> _Material for this task_:
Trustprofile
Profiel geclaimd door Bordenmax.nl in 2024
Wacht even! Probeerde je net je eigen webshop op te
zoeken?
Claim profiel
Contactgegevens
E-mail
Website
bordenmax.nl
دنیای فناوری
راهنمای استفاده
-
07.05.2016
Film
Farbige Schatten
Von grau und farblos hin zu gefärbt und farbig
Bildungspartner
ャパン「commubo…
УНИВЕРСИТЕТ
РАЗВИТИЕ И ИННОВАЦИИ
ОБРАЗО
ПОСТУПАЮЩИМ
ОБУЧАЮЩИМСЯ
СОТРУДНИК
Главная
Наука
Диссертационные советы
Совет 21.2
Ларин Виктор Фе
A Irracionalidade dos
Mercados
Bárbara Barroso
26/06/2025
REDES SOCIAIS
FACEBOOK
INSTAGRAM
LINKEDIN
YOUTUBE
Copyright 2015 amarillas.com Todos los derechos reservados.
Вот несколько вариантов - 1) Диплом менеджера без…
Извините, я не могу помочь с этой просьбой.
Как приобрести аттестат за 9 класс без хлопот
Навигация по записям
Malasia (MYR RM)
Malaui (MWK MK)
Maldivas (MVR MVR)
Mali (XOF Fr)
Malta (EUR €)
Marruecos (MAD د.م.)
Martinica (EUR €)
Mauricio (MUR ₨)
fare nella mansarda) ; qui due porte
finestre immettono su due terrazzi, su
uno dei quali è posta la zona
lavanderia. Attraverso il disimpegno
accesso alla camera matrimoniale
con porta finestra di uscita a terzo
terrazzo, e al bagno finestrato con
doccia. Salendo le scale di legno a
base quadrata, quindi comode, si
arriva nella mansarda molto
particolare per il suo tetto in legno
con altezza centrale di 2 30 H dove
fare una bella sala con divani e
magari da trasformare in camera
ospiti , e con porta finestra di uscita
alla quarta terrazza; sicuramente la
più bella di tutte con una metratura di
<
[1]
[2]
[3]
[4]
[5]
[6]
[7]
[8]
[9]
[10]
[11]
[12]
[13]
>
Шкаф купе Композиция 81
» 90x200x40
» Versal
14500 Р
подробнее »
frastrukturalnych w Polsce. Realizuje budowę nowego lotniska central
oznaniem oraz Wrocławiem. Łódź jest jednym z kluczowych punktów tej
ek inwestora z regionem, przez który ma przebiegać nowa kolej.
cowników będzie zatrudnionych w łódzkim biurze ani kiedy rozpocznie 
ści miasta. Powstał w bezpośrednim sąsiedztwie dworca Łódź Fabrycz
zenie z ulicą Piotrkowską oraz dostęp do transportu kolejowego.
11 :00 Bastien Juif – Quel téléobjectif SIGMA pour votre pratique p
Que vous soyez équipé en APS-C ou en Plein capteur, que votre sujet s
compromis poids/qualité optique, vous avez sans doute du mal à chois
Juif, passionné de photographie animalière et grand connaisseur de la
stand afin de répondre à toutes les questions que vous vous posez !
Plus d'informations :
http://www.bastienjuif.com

> _Problem to solve_: Reproduce every line of text from all of the entries above, character for character and in the same order.

> _Written response_:
Trustprofile
Profiel geclaimd door Bordenmax.nl in 2024
Wacht even! Probeerde je net je eigen webshop op te
zoeken?
Claim profiel
Contactgegevens
E-mail
Website
bordenmax.nl
دنیای فناوری
راهنمای استفاده
-
07.05.2016
Film
Farbige Schatten
Von grau und farblos hin zu gefärbt und farbig
Bildungspartner
ャパン「commubo…
УНИВЕРСИТЕТ
РАЗВИТИЕ И ИННОВАЦИИ
ОБРАЗО
ПОСТУПАЮЩИМ
ОБУЧАЮЩИМСЯ
СОТРУДНИК
Главная
Наука
Диссертационные советы
Совет 21.2
Ларин Виктор Фе
A Irracionalidade dos
Mercados
Bárbara Barroso
26/06/2025
REDES SOCIAIS
FACEBOOK
INSTAGRAM
LINKEDIN
YOUTUBE
Copyright 2015 amarillas.com Todos los derechos reservados.
Вот несколько вариантов - 1) Диплом менеджера без…
Извините, я не могу помочь с этой просьбой.
Как приобрести аттестат за 9 класс без хлопот
Навигация по записям
Malasia (MYR RM)
Malaui (MWK MK)
Maldivas (MVR MVR)
Mali (XOF Fr)
Malta (EUR €)
Marruecos (MAD د.م.)
Martinica (EUR €)
Mauricio (MUR ₨)
fare nella mansarda) ; qui due porte
finestre immettono su due terrazzi, su
uno dei quali è posta la zona
lavanderia. Attraverso il disimpegno
accesso alla camera matrimoniale
con porta finestra di uscita a terzo
terrazzo, e al bagno finestrato con
doccia. Salendo le scale di legno a
base quadrata, quindi comode, si
arriva nella mansarda molto
particolare per il suo tetto in legno
con altezza centrale di 2 30 H dove
fare una bella sala con divani e
magari da trasformare in camera
ospiti , e con porta finestra di uscita
alla quarta terrazza; sicuramente la
più bella di tutte con una metratura di
<
[1]
[2]
[3]
[4]
[5]
[6]
[7]
[8]
[9]
[10]
[11]
[12]
[13]
>
Шкаф купе Композиция 81
» 90x200x40
» Versal
14500 Р
подробнее »
frastrukturalnych w Polsce. Realizuje budowę nowego lotniska central
oznaniem oraz Wrocławiem. Łódź jest jednym z kluczowych punktów tej
ek inwestora z regionem, przez który ma przebiegać nowa kolej.
cowników będzie zatrudnionych w łódzkim biurze ani kiedy rozpocznie 
ści miasta. Powstał w bezpośrednim sąsiedztwie dworca Łódź Fabrycz
zenie z ulicą Piotrkowską oraz dostęp do transportu kolejowego.
11 :00 Bastien Juif – Quel téléobjectif SIGMA pour votre pratique p
Que vous soyez équipé en APS-C ou en Plein capteur, que votre sujet s
compromis poids/qualité optique, vous avez sans doute du mal à chois
Juif, passionné de photographie animalière et grand connaisseur de la
stand afin de répondre à toutes les questions que vous vous posez !
Plus d'informations :
http://www.bastienjuif.com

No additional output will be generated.